Though the records contain pictures, copy none of them; repeat exactly the lines from the one with "Воспользовались" to the end.

• • •

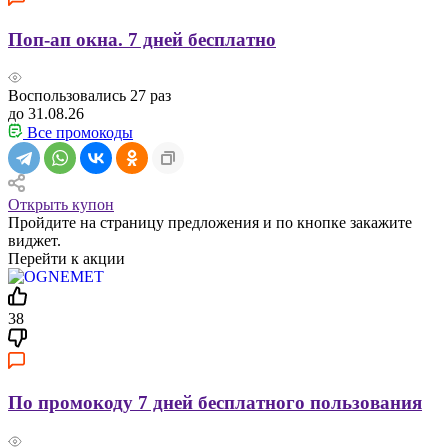
Поп-ап окна. 7 дней бесплатно
Воспользовались
27
раз
до 31.08.26
Все промокоды
Открыть купон
Пройдите на страницу предложения и по кнопке закажите
виджет.
Перейти к акции
38
По промокоду 7 дней бесплатного пользования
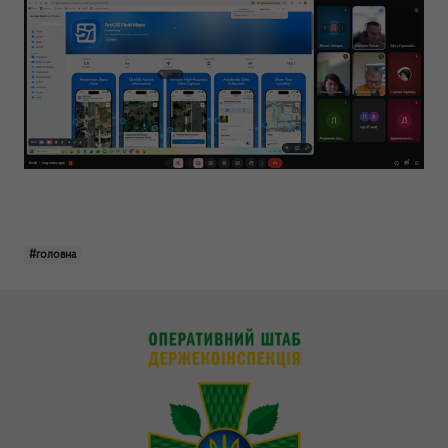
#головна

• • •

Output of the task ::
Воспользовались
27
раз
до 31.08.26
Все промокоды
Открыть купон
Пройдите на страницу предложения и по кнопке закажите
виджет.
Перейти к акции
38
По промокоду 7 дней бесплатного пользования
#головна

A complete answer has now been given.